In the suffocating silence that followed, a sudden spark lit in Illyrio's mind.
A thought—bold to the point of madness—came to him.
Drawing out his words, he said, "What if our princess... once she comes of age... were to wed the Easterner?"
"What?!"
Varys's pupils shrank in shock, the torch in his hand jerking violently. He glared at Illyrio.
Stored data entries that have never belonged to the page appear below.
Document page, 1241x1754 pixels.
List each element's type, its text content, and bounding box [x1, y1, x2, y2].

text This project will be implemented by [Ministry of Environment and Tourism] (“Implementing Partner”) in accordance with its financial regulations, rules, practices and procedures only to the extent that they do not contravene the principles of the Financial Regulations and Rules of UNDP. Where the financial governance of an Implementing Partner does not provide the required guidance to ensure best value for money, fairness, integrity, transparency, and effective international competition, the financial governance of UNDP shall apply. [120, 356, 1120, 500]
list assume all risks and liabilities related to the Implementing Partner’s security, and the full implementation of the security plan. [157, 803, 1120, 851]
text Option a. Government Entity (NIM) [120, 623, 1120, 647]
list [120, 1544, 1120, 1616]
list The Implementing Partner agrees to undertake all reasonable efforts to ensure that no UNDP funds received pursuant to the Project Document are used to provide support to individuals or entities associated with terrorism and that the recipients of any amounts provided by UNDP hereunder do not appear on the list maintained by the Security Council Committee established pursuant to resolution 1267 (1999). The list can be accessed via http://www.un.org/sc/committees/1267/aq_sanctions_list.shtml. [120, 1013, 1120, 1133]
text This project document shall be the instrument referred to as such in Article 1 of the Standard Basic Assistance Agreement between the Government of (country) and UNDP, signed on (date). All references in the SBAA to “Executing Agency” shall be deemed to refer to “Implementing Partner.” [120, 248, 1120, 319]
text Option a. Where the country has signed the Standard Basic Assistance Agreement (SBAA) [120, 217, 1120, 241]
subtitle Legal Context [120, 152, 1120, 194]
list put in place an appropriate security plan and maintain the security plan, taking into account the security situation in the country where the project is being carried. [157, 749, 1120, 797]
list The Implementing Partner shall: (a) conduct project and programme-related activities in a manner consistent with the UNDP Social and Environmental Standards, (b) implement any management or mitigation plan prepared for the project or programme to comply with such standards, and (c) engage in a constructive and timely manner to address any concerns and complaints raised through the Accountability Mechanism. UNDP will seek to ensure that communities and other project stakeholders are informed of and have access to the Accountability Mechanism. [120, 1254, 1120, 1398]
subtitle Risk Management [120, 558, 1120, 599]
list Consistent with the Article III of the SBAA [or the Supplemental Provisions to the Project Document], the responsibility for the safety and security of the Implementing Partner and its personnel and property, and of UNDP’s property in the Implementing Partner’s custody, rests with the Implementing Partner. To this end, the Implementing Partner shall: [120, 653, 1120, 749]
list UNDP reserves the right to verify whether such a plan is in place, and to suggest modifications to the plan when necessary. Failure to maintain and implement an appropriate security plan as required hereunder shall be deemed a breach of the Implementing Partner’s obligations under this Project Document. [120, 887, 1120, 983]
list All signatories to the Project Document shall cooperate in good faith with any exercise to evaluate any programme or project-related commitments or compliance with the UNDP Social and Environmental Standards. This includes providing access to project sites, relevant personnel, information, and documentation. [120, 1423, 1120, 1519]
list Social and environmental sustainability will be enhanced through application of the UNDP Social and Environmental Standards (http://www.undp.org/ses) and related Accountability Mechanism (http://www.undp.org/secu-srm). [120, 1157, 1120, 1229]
But Illyrio ignored his outrage. Leaning forward, his heavy body casting deeper shadows, he spoke in a low, steady voice. "Think on it. That man craves Westeros, does he not? Then give him the chance. Let him wed into House Targaryen and lead the attack himself. Let him march with his dragon, his army of the dead, his fleet of hundreds of ships. Let him draw down the full fury of the Iron Throne—Robert, Tywin, Jon Arryn—let him sweep them aside for us. We needn't wait on those unreliable barbarians. They fear the poisoned waters, but the Easterner has ships. He could strike at once."
Varys understood at once. The shock in his gaze ebbed away, replaced by cold, sharp calculation.
"You would use the princess as bait," he said softly. "Bind the Easterner to House Targaryen's cause, and make him charge at the fore?"
"Exactly so, my dear friend!"
Illyrio's smile crept back across his face. "Our plan could be hastened by years... The Easterner wishes to fulfill his ambitions? All the better. Let him draw every eye, let him bleed for every loss. And when the time is ripe—when the Iron Throne's strength is spent, when Westeros lies in chaos and exhaustion...
The prince and the Easterner will 'conveniently' vanish.
Then our little Griff, as the true Targaryen heir, will make his entrance. He will wed the princess, left a widow and drowning in grief... and the richest dowry she will bring is the dragon itself. At the smallest cost, we will claim the greatest prize. The Iron Throne, the dragon—both returned to the hands of the true House of the Dragon."
Varys was silent for a long while.
Only the crackle of torchfire broke the stillness of the hidden passage.
He weighed Illyrio's scheme carefully—madness, yes, but seductive. To place Daenerys at the Easterner's side was like sending a lamb into the jaws of a wolf. One mistake, and they could be destroyed.
Yet the gain, if it worked... the gain was immeasurable.
His scarred eyes narrowed. "And our allies? They expect a prince's betrothal. If the prince is... delayed, they may grow suspicious."
Illyrio gave a sly smile, shrugging, his silk robes straining over his girth. "The betrothal can go forward. Let them take the stage while we remain behind the curtain. What matters is that the game grows ever more chaotic. This storm will rage for years—we must churn the waters of Westeros darker still. And in the calm at the storm's eye, we will wait... and harvest."
Varys breathed deep of the damp, cold air underground.
Events had already spun far beyond his careful expectations. The Easterner's sudden rise had struck their chessboard like a stone hurled into glass.
What had been a slow, secret plan would now need ruthless change.
He lifted his gaze, the scarred eyes meeting Illyrio's shrewd, glinting ones.
No words were needed. Years of silent understanding told each of them the other's resolve.
And then, the same cold, calculating smile spread across two very different faces.
In the flicker of torchlight, it looked haunting.